Re: [PATCH] linux-2.5.43_vsyscall_A0

Andrea Arcangeli (andrea@suse.de)
Tue, 22 Oct 2002 07:08:48 +0200


On Tue, Oct 22, 2002 at 06:15:24AM +0200, Andi Kleen wrote:
> > > My problem is that mapping user code into the vsyscall fixmap is
> > > complex and not very clean at all, breaks various concepts in the mm
> > > and last but not the least it is slow
> >
> > Can you explain, in small words, why mapping user code is so horrible?
>
> Currently Linux has neatly separated kernel and user page tables.
> On architectures which have tree type tables in hardware you just have
> a user level table and you stick a pointer to the kernel level tables
> somewhere at the end of the first page. The normal user level page
> handling doesn't know about the kernel pages. The vsyscall code is in
> the kernel mapping in the fixmaps. Allowing the user to map arbitary
> pages into the vsyscall area would blur this clear separation and
> require much more special case handling.

THINGS TO DO:
1. Return everything in the vsyscall patch discussion from "Re: [PATCH] linux-2.5.43_vsyscall_A0" down to "user page tables.", copied word for word.
2. Write the next part of the vsyscall patch discussion, picking up after its final sentence.

AVAILABLE DATA:
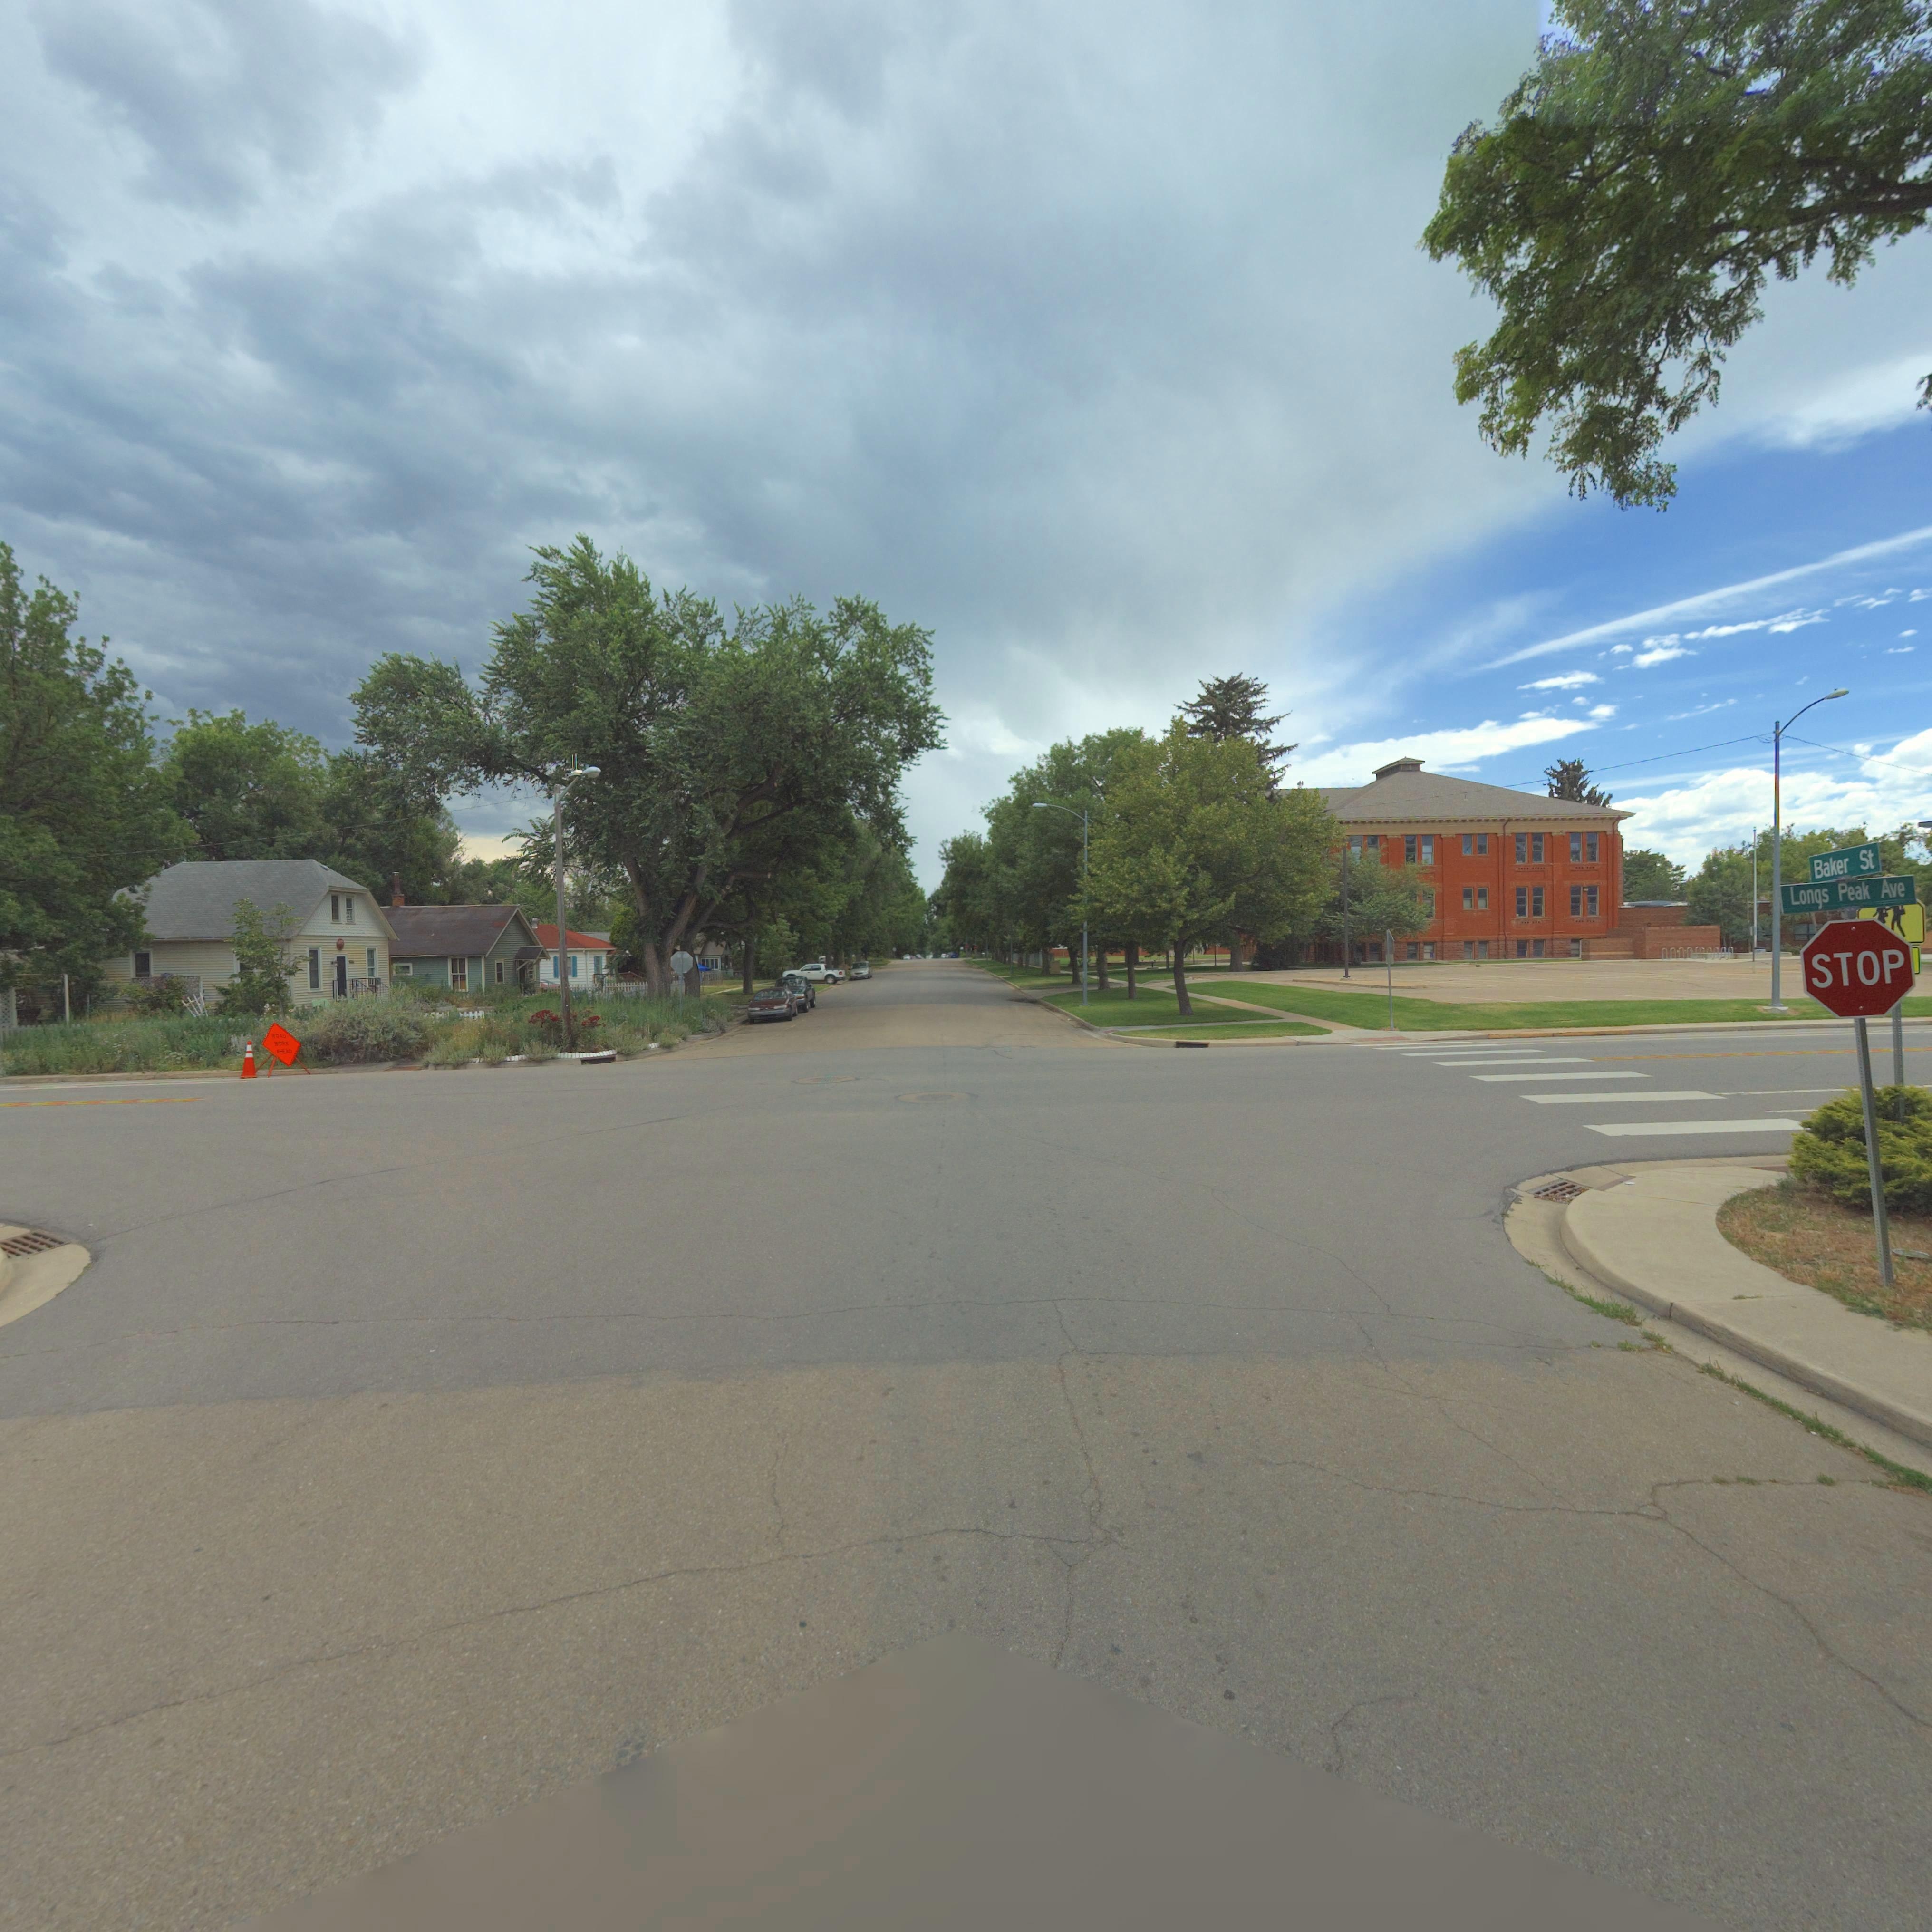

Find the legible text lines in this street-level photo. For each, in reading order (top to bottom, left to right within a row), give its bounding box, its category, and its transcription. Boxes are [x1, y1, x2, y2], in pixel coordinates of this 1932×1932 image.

[1812, 849, 1875, 879] StreetName: Baker St
[1789, 879, 1906, 910] StreetName: Longs Peak Ave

TASK ANSWERS:
1.
Re: [PATCH] linux-2.5.43_vsyscall_A0

Andrea Arcangeli (andrea@suse.de)
Tue, 22 Oct 2002 07:08:48 +0200


On Tue, Oct 22, 2002 at 06:15:24AM +0200, Andi Kleen wrote:
> > > My problem is that mapping user code into the vsyscall fixmap is
> > > complex and not very clean at all, breaks various concepts in the mm
> > > and last but not the least it is slow
> >
> > Can you explain, in small words, why mapping user code is so horrible?
>
> Currently Linux has neatly separated kernel and user page tables.

2.
>
> In addition it would break a lot of assumptions that user mappings are
> only < __PAGE_OFFSET, probably having security implications. For example
> you would need to special case this in uaccess.h's access_ok(), which
> would be quite a lot of overhead (any change to this function causes
> many KB of binary bloat because *_user is so heavily used all over the kernel)

that's not the problem. you would use get_user_pages to pin the page,
after that such a page it's like a normal plain kernel page allocated
with GFP_KERNEL provided that you never write to it (that's fine, it's
mapped readonly like the regular vsyscall page) and that you don't
pretend it to be constant (again that's fine since if uml changes it
under itself that's its own problem ;). It's not *that* messy as
breaking the whole copy-user concept. See my other email for more
details on this issue.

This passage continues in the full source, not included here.